*Task brief:* Pick up the text on intermittent fasting in mice right after its final sentence, and write the next few sentences.

*Text excerpt:*
When ready to start the fasting period, move the mice to a clean cage with fresh bedding at 12:00 p.m. Provide a weighted amount of food to the AL group. No food to the IF group.

After 24 hours, weigh the mice in both groups as well as the leftover food in the AL cages. At 12:00 p. m, provide a weighted amount of food to both AL and IF groups.

Once the feeding period is over measure the weight of the mice and leftover food. Repeat the cycle for the duration of the study. Set up a pair feeding or PF controlled group for the duration of the experiment in order to ensure a calorie independent comparison to IF.Measure the amount of food consumed by the IF group.

Divide it evenly into three portions and provide one portion daily to the PF control. When working with animals with altered eating behaviors, such as hyperphagia, it is critical to provide an equal amount of food daily to the pair-fed control group in order to prevent mice from eating the food all at once. To analyze body composition of the mice turn on the body composition analyzer, and leave the machine on for two to three hours to warm up.

Prior to using it, run a system test to ensure measurement accuracy. And if necessary, calibrate the system with canola oil. Measure the body weight of the each mouse.

Then, place it in the small animal cylindric holder. Insert a delimiter to constrain physical movement of the mouse during measurement. Place the holder into the body composition analyzer.

Run the scanning program, which should take 90 to 120 seconds. Then, remove the holder from the equipment. Place the mouse back in the cage.

Conduct a glucose and insulin tolerance test to examine the effects of intermittent fasting on glucose homeostasis. After overnight or six hour fasting, perform an intraperitoneal injection of glucose or insulin on each mouse. Then, measure the blood glucose at 0, 5, 15, 30, 60, and 120 minutes post injection using a glucometer.

To investigate the effects of intermittent fasting on energy metabolism, perform indirect calorimetry over a single cycle of IF.After the mice have acclimatize to the system, fast them by removing food and crumbs from the hopper and the bottom of the cage. Re-introduce food after 24 hours for the two day refeeding period. At the end of the IF cycle, bring the mice back to their original cage and collect data from the program.

*Data section:*
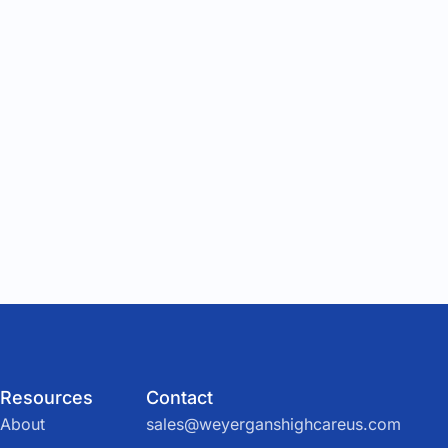
Resources
Contact
About
sales@weyerganshighcareus.com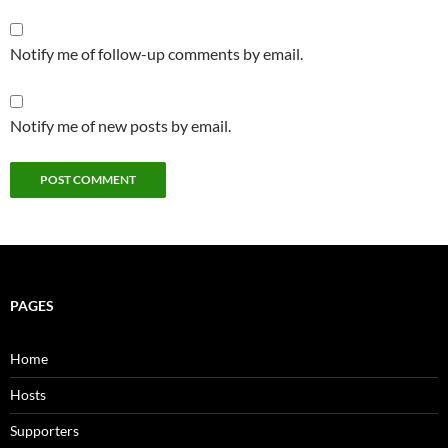
Notify me of follow-up comments by email.
Notify me of new posts by email.
PAGES
Home
Hosts
Supporters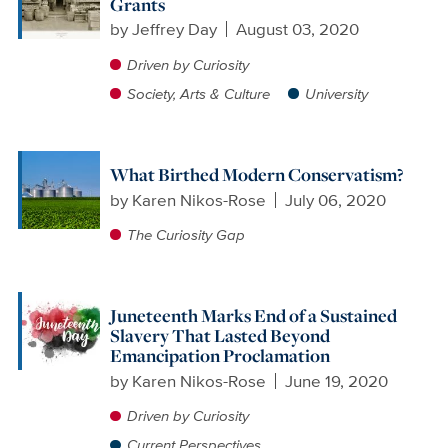
Grants
by
Jeffrey Day
August 03, 2020
Driven by Curiosity
Society, Arts & Culture
University
What Birthed Modern Conservatism?
by
Karen Nikos-Rose
July 06, 2020
The Curiosity Gap
Juneteenth Marks End of a Sustained
Slavery That Lasted Beyond
Emancipation Proclamation
by
Karen Nikos-Rose
June 19, 2020
Driven by Curiosity
Current Perspectives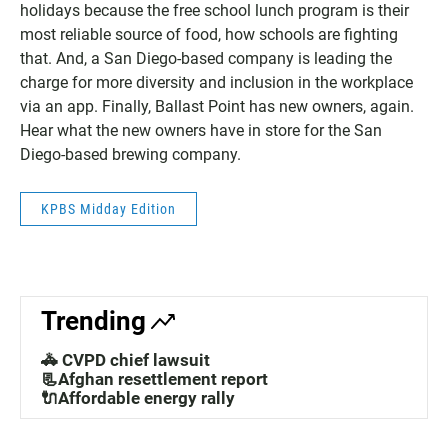
holidays because the free school lunch program is their
most reliable source of food, how schools are fighting
that. And, a San Diego-based company is leading the
charge for more diversity and inclusion in the workplace
via an app. Finally, Ballast Point has new owners, again.
Hear what the new owners have in store for the San
Diego-based brewing company.
KPBS Midday Edition
Trending
🚓 CVPD chief lawsuit
📃Afghan resettlement report
🔌Affordable energy rally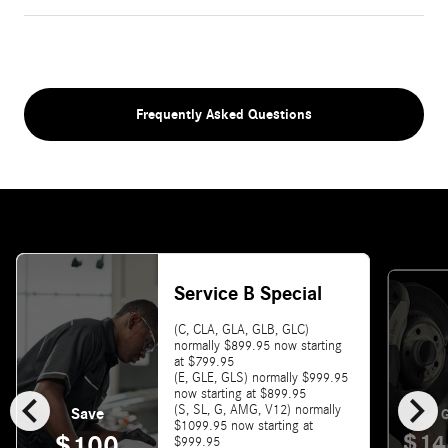
Frequently Asked Questions
Service B Special
(C, CLA, GLA, GLB, GLC)
normally $899.95 now starting
at $799.95
(E, GLE, GLS) normally $999.95
chevron_left
chevron_right
now starting at $899.95
(S, SL, G, AMG, V12) normally
Save
G
$1099.95 now starting at
$14
$100
$999.95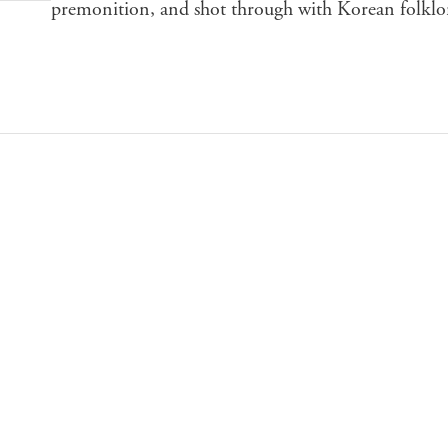
premonition, and shot through with Korean folklo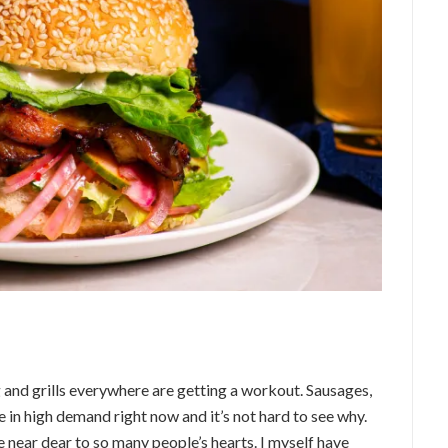
g and grills everywhere are getting a workout. Sausages,
e in high demand right now and it’s not hard to see why.
near dear to so many people’s hearts. I myself have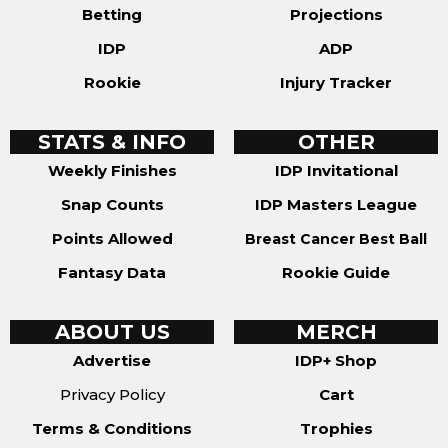
Betting
Projections
IDP
ADP
Rookie
Injury Tracker
STATS & INFO
OTHER
Weekly Finishes
IDP Invitational
Snap Counts
IDP Masters League
Points Allowed
Breast Cancer Best Ball
Fantasy Data
Rookie Guide
ABOUT US
MERCH
Advertise
IDP+ Shop
Privacy Policy
Cart
Terms & Conditions
Trophies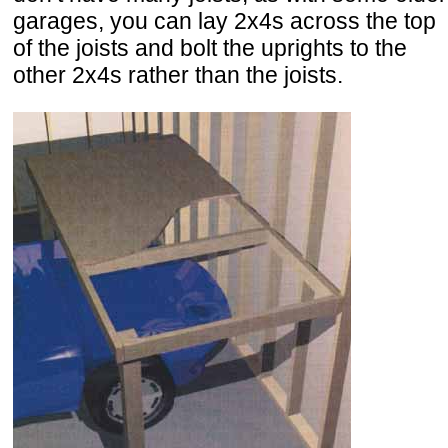
garages, you can lay 2x4s across the top
of the joists and bolt the uprights to the
other 2x4s rather than the joists.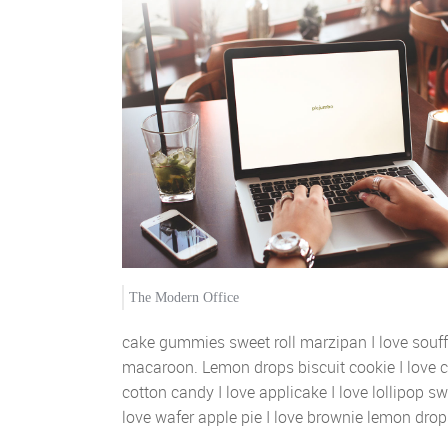
The Modern Office
cake gummies sweet roll marzipan I love souf
macaroon. Lemon drops biscuit cookie I love 
cotton candy I love applicake I love lollipop sw
love wafer apple pie I love brownie lemon drops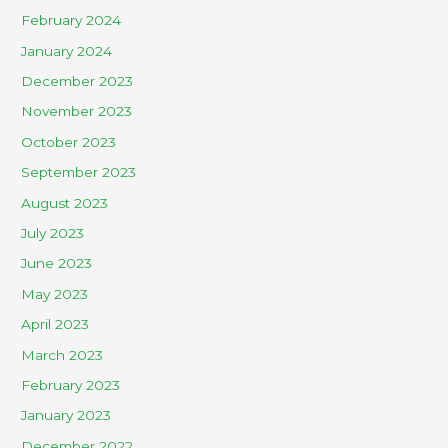
February 2024
January 2024
December 2023
November 2023
October 2023
September 2023
August 2023
July 2023
June 2023
May 2023
April 2023
March 2023
February 2023
January 2023
December 2022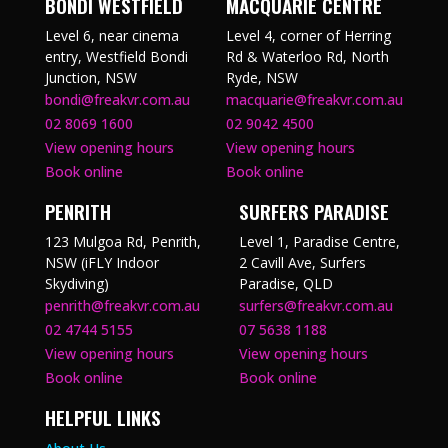
BONDI WESTFIELD
MACQUARIE CENTRE
Level 6, near cinema
Level 4, corner of Herring
entry, Westfield Bondi
Rd & Waterloo Rd, North
Junction, NSW
Ryde, NSW
bondi@freakvr.com.au
macquarie@freakvr.com.au
02 8069 1600
02 9042 4500
View opening hours
View opening hours
Book online
Book online
PENRITH
SURFERS PARADISE
123 Mulgoa Rd, Penrith,
Level 1, Paradise Centre,
NSW (iFLY Indoor
2 Cavill Ave, Surfers
Skydiving)
Paradise, QLD
penrith@freakvr.com.au
surfers@freakvr.com.au
02 4744 5155
07 5638 1188
View opening hours
View opening hours
Book online
Book online
HELPFUL LINKS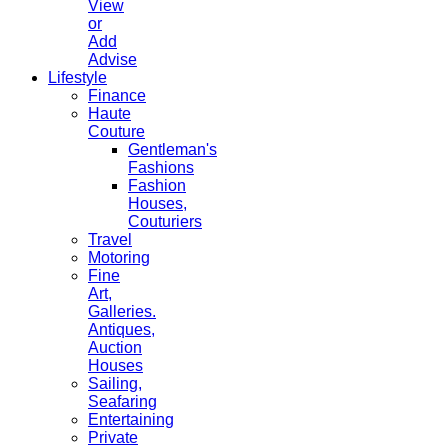
View
or
Add
Advise
Lifestyle
Finance
Haute
Couture
Gentleman's
Fashions
Fashion
Houses,
Couturiers
Travel
Motoring
Fine
Art,
Galleries.
Antiques,
Auction
Houses
Sailing,
Seafaring
Entertaining
Private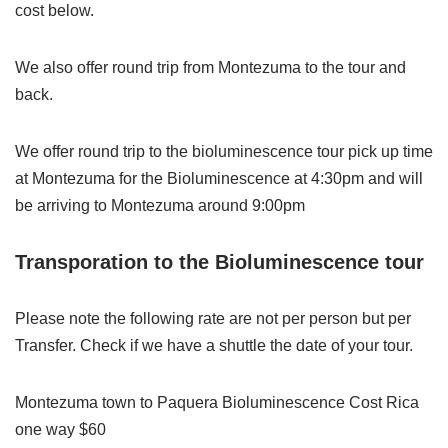
cost below.
We also offer round trip from Montezuma to the tour and
back.
We offer round trip to the bioluminescence tour pick up time
at Montezuma for the Bioluminescence at 4:30pm and will
be arriving to Montezuma around 9:00pm
Transporation to the Bioluminescence tour
Please note the following rate are not per person but per
Transfer. Check if we have a shuttle the date of your tour.
Montezuma town to Paquera Bioluminescence Cost Rica
one way $60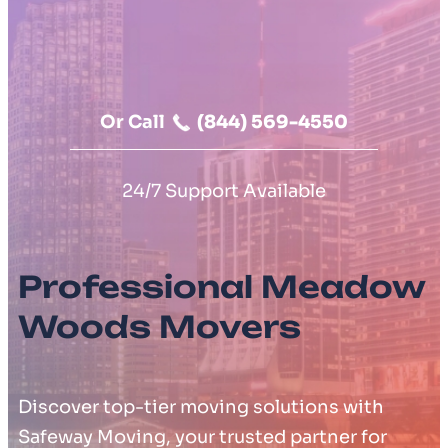
Moving Cost Calculator
Contact Us
Or Call
(844) 569-4550
24/7 Support Available
Professional Meadow
Woods Movers
Discover top-tier moving solutions with
Safeway Moving, your trusted partner for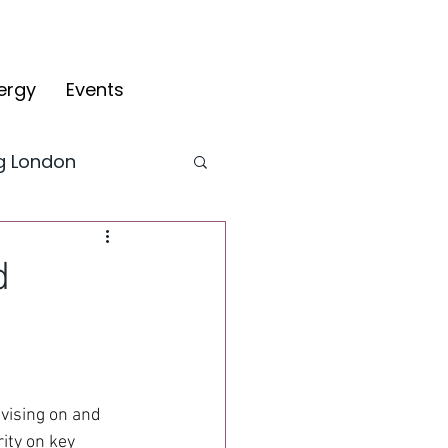
ergy
Events
ng London
CYV Blog
d
fy
vising on and 
ity on key 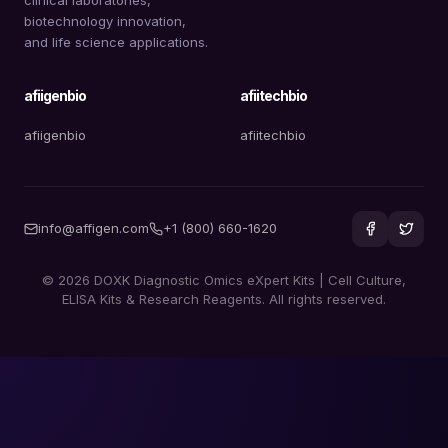
biotechnology innovation,
and life science applications.
afiigenbio
afiitechbio
afiigenbio
afiitechbio
info@affigen.com
+1 (800) 660-1620
© 2026 DOXK Diagnostic Omics eXpert Kits | Cell Culture,
ELISA Kits & Research Reagents. All rights reserved.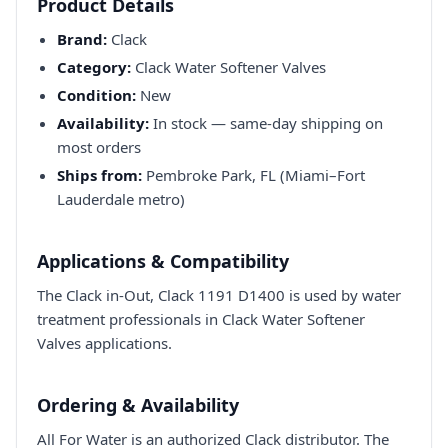
Product Details
Brand:
Clack
Category:
Clack Water Softener Valves
Condition:
New
Availability:
In stock — same-day shipping on
most orders
Ships from:
Pembroke Park, FL (Miami–Fort
Lauderdale metro)
Applications & Compatibility
The Clack in-Out, Clack 1191 D1400 is used by water
treatment professionals in Clack Water Softener
Valves applications.
Ordering & Availability
All For Water is an authorized Clack distributor. The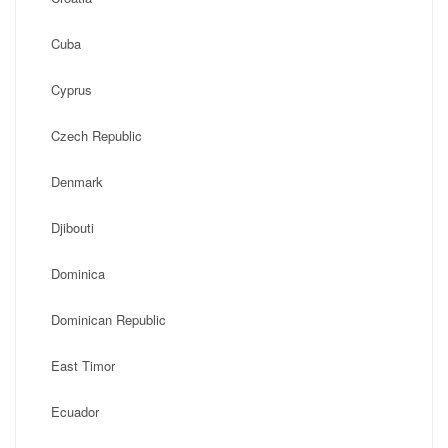
Cuba
Cyprus
Czech Republic
Denmark
Djibouti
Dominica
Dominican Republic
East Timor
Ecuador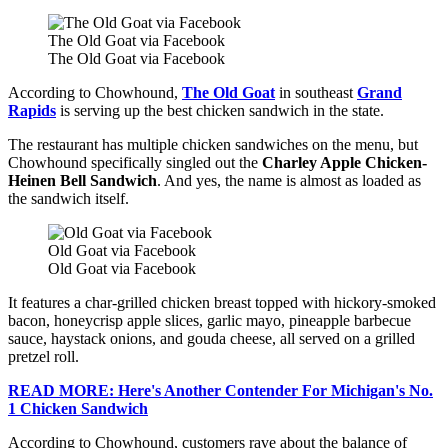
The Old Goat via Facebook
The Old Goat via Facebook
According to Chowhound,
The Old Goat
in southeast
Grand
Rapids
is serving up the best chicken sandwich in the state.
The restaurant has multiple chicken sandwiches on the menu, but
Chowhound specifically singled out the
Charley Apple Chicken-
Heinen Bell Sandwich
. And yes, the name is almost as loaded as
the sandwich itself.
Old Goat via Facebook
Old Goat via Facebook
It features a char-grilled chicken breast topped with hickory-smoked
bacon, honeycrisp apple slices, garlic mayo, pineapple barbecue
sauce, haystack onions, and gouda cheese, all served on a grilled
pretzel roll.
READ MORE: Here's Another Contender For Michigan's No.
1 Chicken Sandwich
According to Chowhound, customers rave about the balance of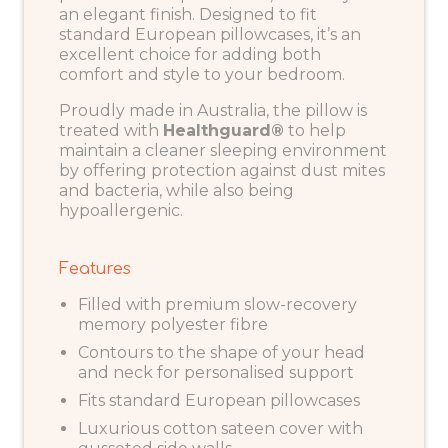
an elegant finish. Designed to fit
standard European pillowcases, it’s an
excellent choice for adding both
comfort and style to your bedroom.
Proudly made in Australia, the pillow is
treated with
Healthguard®
to help
maintain a cleaner sleeping environment
by offering protection against dust mites
and bacteria, while also being
hypoallergenic.
Features
Filled with premium slow-recovery
memory polyester fibre
Contours to the shape of your head
and neck for personalised support
Fits standard European pillowcases
Luxurious cotton sateen cover with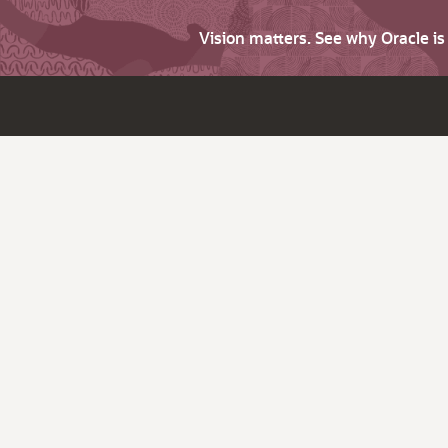
Vision matters. See why Oracle i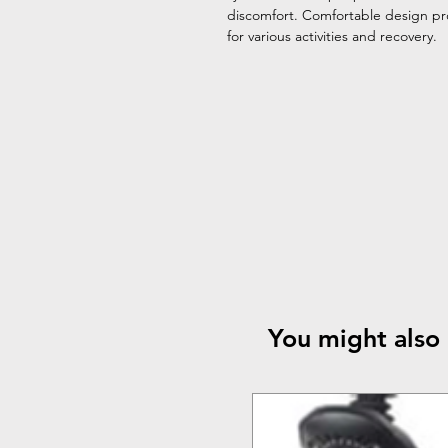
discomfort. Comfortable design pro
for various activities and recovery.
You might also 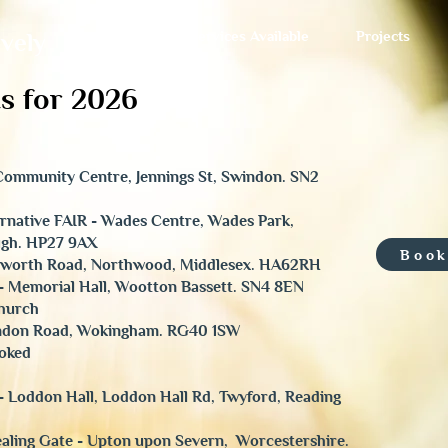
Services Available
Projects
ively
s for 2026
- Community Centre, Jennings St, Swindon. SN2
ternative FAIR - Wades Centre, Wades Park,
ugh. HP27 9AX
Book
anworth Road, Northwood, Middlesex. HA62RH
- Memorial Hall, Wootton Bassett. SN4 8EN
Church
ondon Road, Wokingham. RG40 1SW
ooked
- Loddon Hall, Loddon Hall Rd, Twyford, Reading
aling Gate - Upton upon Severn, Worcestershire.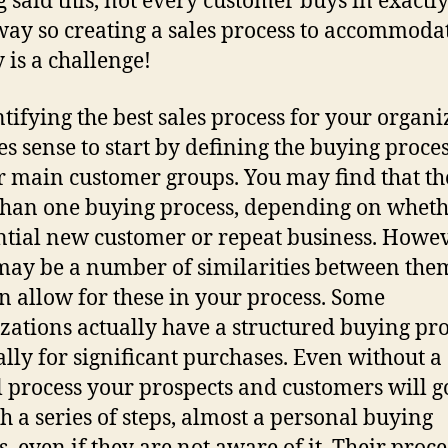
 said this, not every customer buys in exactly
ay so creating a sales process to accommodat
y is a challenge!
ntifying the best sales process for your organi
es sense to start by defining the buying proces
r main customer groups. You may find that the
han one buying process, depending on whethe
ntial new customer or repeat business. Howev
may be a number of similarities between the
n allow for these in your process. Some
zations actually have a structured buying pro
ally for significant purchases. Even without a
 process your prospects and customers will g
h a series of steps, almost a personal buying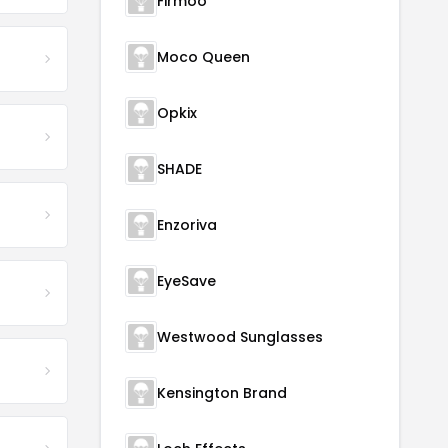
Firmoo
Moco Queen
Opkix
SHADE
Enzoriva
EyeSave
Westwood Sunglasses
Kensington Brand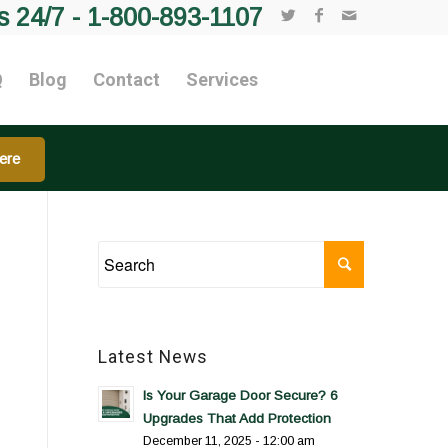
s 24/7 -
1-800-893-1107
Q
Blog
Contact
Services
ere
Latest News
Is Your Garage Door Secure? 6
Upgrades That Add Protection
December 11, 2025 - 12:00 am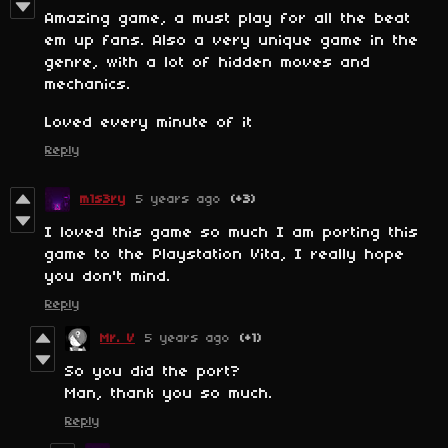
Amazing game, a must play for all the beat
em up fans. Also a very unique game in the
genre, with a lot of hidden moves and
mechanics.
Loved every minute of it
Reply
m1s3ry
5 years ago
(+3)
I loved this game so much I am porting this
game to the Playstation Vita, I really hope
you don't mind.
Reply
Mr. V
5 years ago
(+1)
So you did the port?
Man, thank you so much.
Reply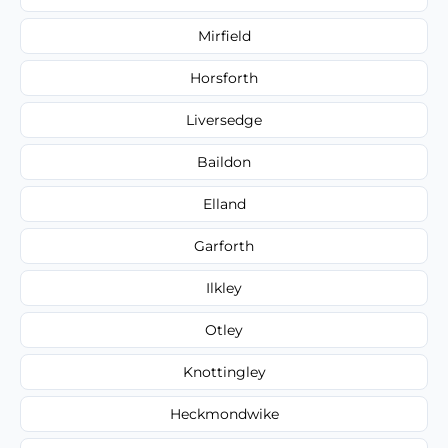
Mirfield
Horsforth
Liversedge
Baildon
Elland
Garforth
Ilkley
Otley
Knottingley
Heckmondwike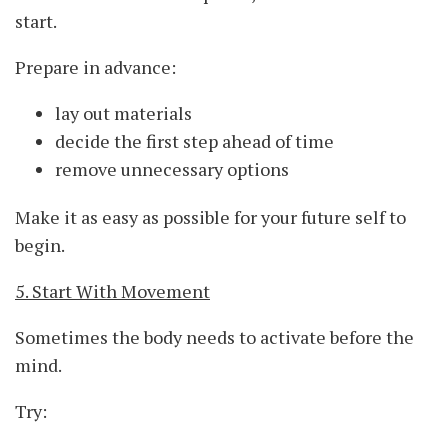
start.
Prepare in advance:
lay out materials
decide the first step ahead of time
remove unnecessary options
Make it as easy as possible for your future self to
begin.
5. Start With Movement
Sometimes the body needs to activate before the
mind.
Try: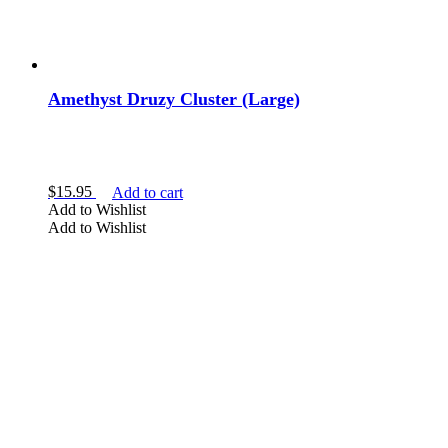
penetrator
point
pyramid
rainbow
Ring
Amethyst Druzy Cluster (Large)
rough
sceptre
skull
slab
sphere
$
15.95
Add to cart
star
Add to Wishlist
tumbled
Add to Wishlist
Wands
Show more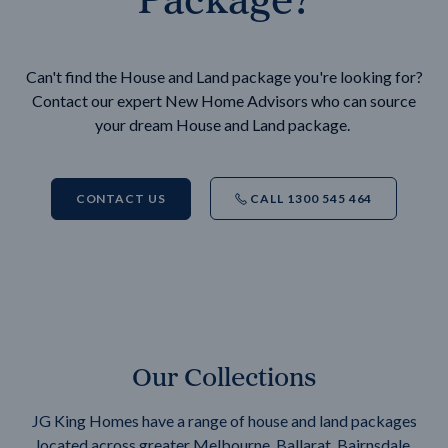
Can't find the House and Land package you're looking for?
Contact our expert New Home Advisors who can source
your dream House and Land package.
CONTACT US
CALL 1300 545 464
Our Collections
JG King Homes have a range of house and land packages
located across greater Melbourne, Ballarat, Bairnsdale,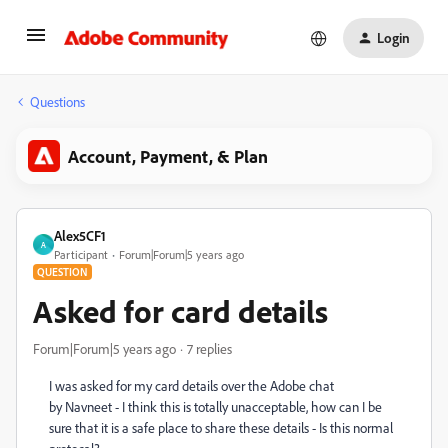
Login
Questions
Account, Payment, & Plan
Alex5CF1
A
Participant
Forum|Forum|5 years ago
QUESTION
Asked for card details
Forum|Forum|5 years ago
7 replies
I was asked for my card details over the Adobe chat
by
Navneet - I think this is totally unacceptable, how can I be
sure that it is a safe place to share these details - Is this normal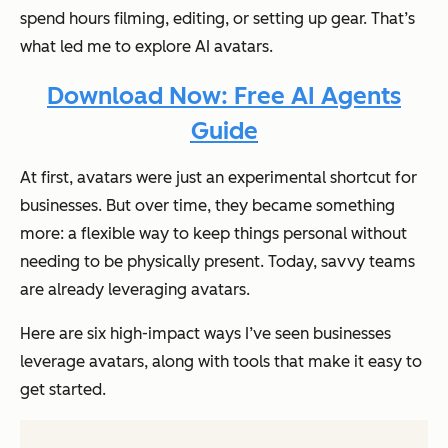
spend hours filming, editing, or setting up gear. That’s
what led me to explore AI avatars.
Download Now: Free AI Agents
Guide
At first, avatars were just an experimental shortcut for
businesses. But over time, they became something
more: a flexible way to keep things personal without
needing to be physically present. Today, savvy teams
are already leveraging avatars.
Here are six high-impact ways I’ve seen businesses
leverage avatars, along with tools that make it easy to
get started.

*Exercise output:*
The mice that fasted for 24 hours experienced up to 10%reduction in body weight, which was fully recovered after two days of refeeding. When comparing energy intake between one to one and two to one intermittent fasting, it was found that one day of refeeding period was not sufficient to compensate for the caloric lost that occurred while fasting. Compared to AL, IF treatment led to lower body weight increase in wild-type mice fed with normal chow or high fat diet without significant differences in food intake.

Body composition analysis revealed that IF reduced fat mass without changing lean mass in wild-type mice. Experiments with the pair-feeding control confirmed that the decreased body weight gain by IF was not due to altered energy intake in wild-type mice. However, in genetically obese, ob/ob, mice pair-fed control group was indistinguishable from the IF group in body weight and body composition.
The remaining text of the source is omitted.